THROMBIN-CATALYZED ACTIVATION OF RECOMBINANT HUMAN FACTOR-V

Proteolytic activation of human factor V by thrombin results from the cleavage of three peptide bonds at Arg(709), Arg(1018), and Arg(1545). In order to define the functional importance of these sites, mutants with isoleucine substitutions blocking thrombin cleavage at one, two, or all three activation sites were expressed in COS-7 cells. The wild type protein is activated similar to 10-fold by thrombin or Russell's viper venom (RVV-V).
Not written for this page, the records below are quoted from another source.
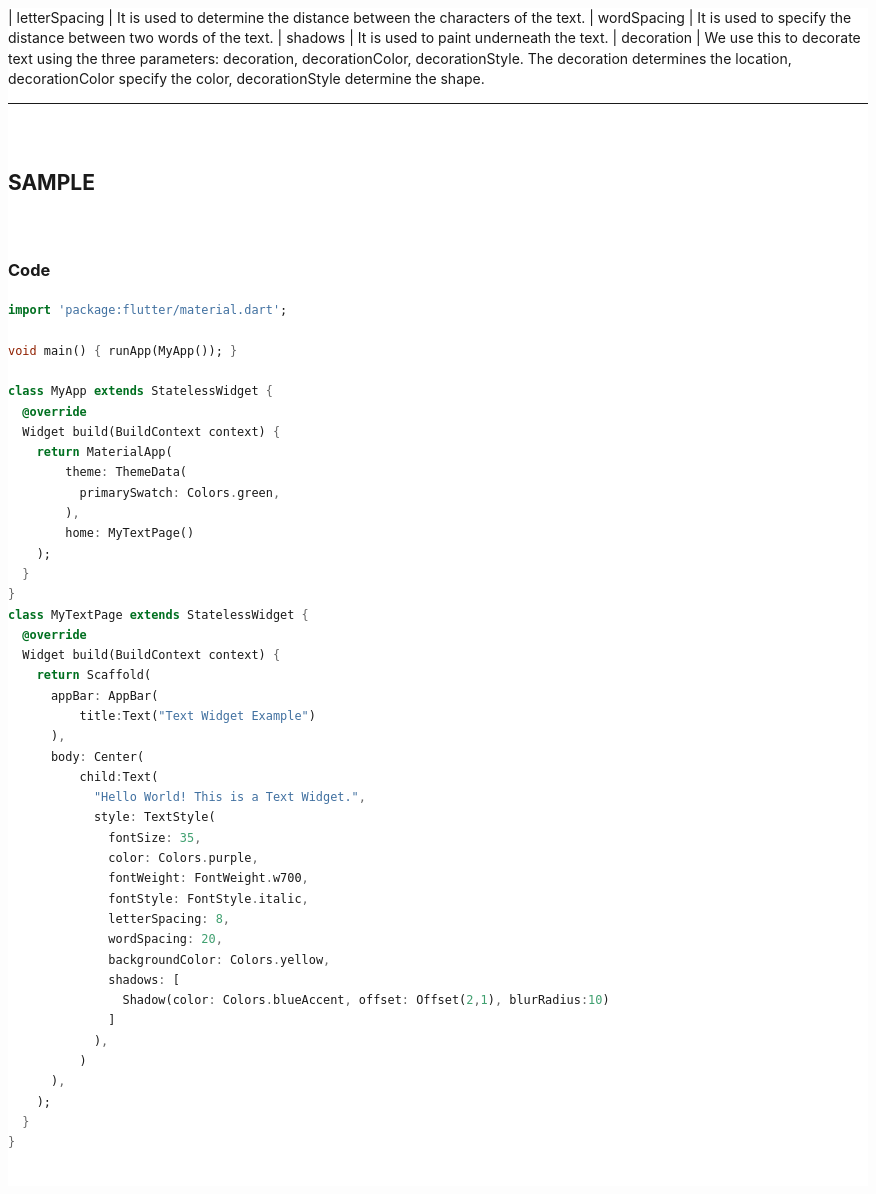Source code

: | letterSpacing | It is used to determine the distance between the characters of the text.
| wordSpacing | It is used to specify the distance between two words of the text.
| shadows | It is used to paint underneath the text.
| decoration | We use this to decorate text using the three parameters: decoration, decorationColor, decorationStyle. The decoration determines the location, decorationColor specify the color, decorationStyle determine the shape.

***

<br>

## **SAMPLE**

<br>

### **Code**

```Dart
import 'package:flutter/material.dart';  
  
void main() { runApp(MyApp()); }  
  
class MyApp extends StatelessWidget {  
  @override  
  Widget build(BuildContext context) {  
    return MaterialApp(  
        theme: ThemeData(  
          primarySwatch: Colors.green,  
        ),  
        home: MyTextPage()  
    );  
  }  
}  
class MyTextPage extends StatelessWidget {  
  @override  
  Widget build(BuildContext context) {  
    return Scaffold(  
      appBar: AppBar(  
          title:Text("Text Widget Example")  
      ),  
      body: Center(  
          child:Text(  
            "Hello World! This is a Text Widget.",  
            style: TextStyle(  
              fontSize: 35,  
              color: Colors.purple,  
              fontWeight: FontWeight.w700,  
              fontStyle: FontStyle.italic,  
              letterSpacing: 8,  
              wordSpacing: 20,  
              backgroundColor: Colors.yellow,  
              shadows: [  
                Shadow(color: Colors.blueAccent, offset: Offset(2,1), blurRadius:10)  
              ]  
            ),  
          )  
      ),  
    );  
  }  
}  
```
<br>
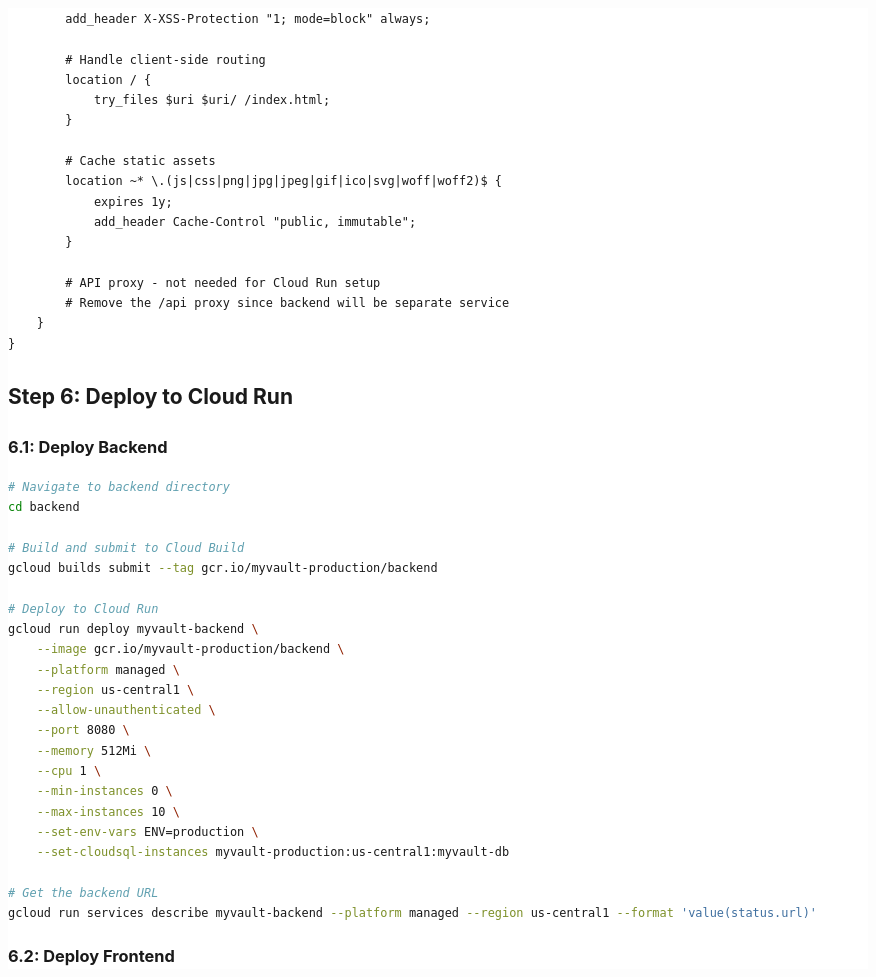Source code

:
 ```nginx
        add_header X-XSS-Protection "1; mode=block" always;

        # Handle client-side routing
        location / {
            try_files $uri $uri/ /index.html;
        }

        # Cache static assets
        location ~* \.(js|css|png|jpg|jpeg|gif|ico|svg|woff|woff2)$ {
            expires 1y;
            add_header Cache-Control "public, immutable";
        }

        # API proxy - not needed for Cloud Run setup
        # Remove the /api proxy since backend will be separate service
    }
}
```

## Step 6: Deploy to Cloud Run

### 6.1: Deploy Backend

```bash
# Navigate to backend directory
cd backend

# Build and submit to Cloud Build
gcloud builds submit --tag gcr.io/myvault-production/backend

# Deploy to Cloud Run
gcloud run deploy myvault-backend \
    --image gcr.io/myvault-production/backend \
    --platform managed \
    --region us-central1 \
    --allow-unauthenticated \
    --port 8080 \
    --memory 512Mi \
    --cpu 1 \
    --min-instances 0 \
    --max-instances 10 \
    --set-env-vars ENV=production \
    --set-cloudsql-instances myvault-production:us-central1:myvault-db

# Get the backend URL
gcloud run services describe myvault-backend --platform managed --region us-central1 --format 'value(status.url)'
```

### 6.2: Deploy Frontend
Thrombin cleavage at Arg(709) alone did not result in an increase in procoagulant activity. Cleavage at both Arg(709) and Arg(1018) resulted in an similar to 3.4-fold increase in activity. Cleavage at these sites was required for rapid cleavage by thrombin at Arg(1545), however, which resulted in maximal activation of the factor V molecule. In contrast, isolated cleavage at Arg(1545) by RVV-V was sufficient for efficient and complete activation of factor V. The effect of isoleucine substitutions at one or both thrombin cleavage sites in a B-domain deletion mutant lacking amino acids 811-1491 was also investigated. The specific activity of all four mutants was similar to 30% compared to thrombin activated factor V, indicating that these isoleucine substitutions do not drastically alter the structure of the protein and that cleavage at these sites is not required for the expression of partial procoagulant activity.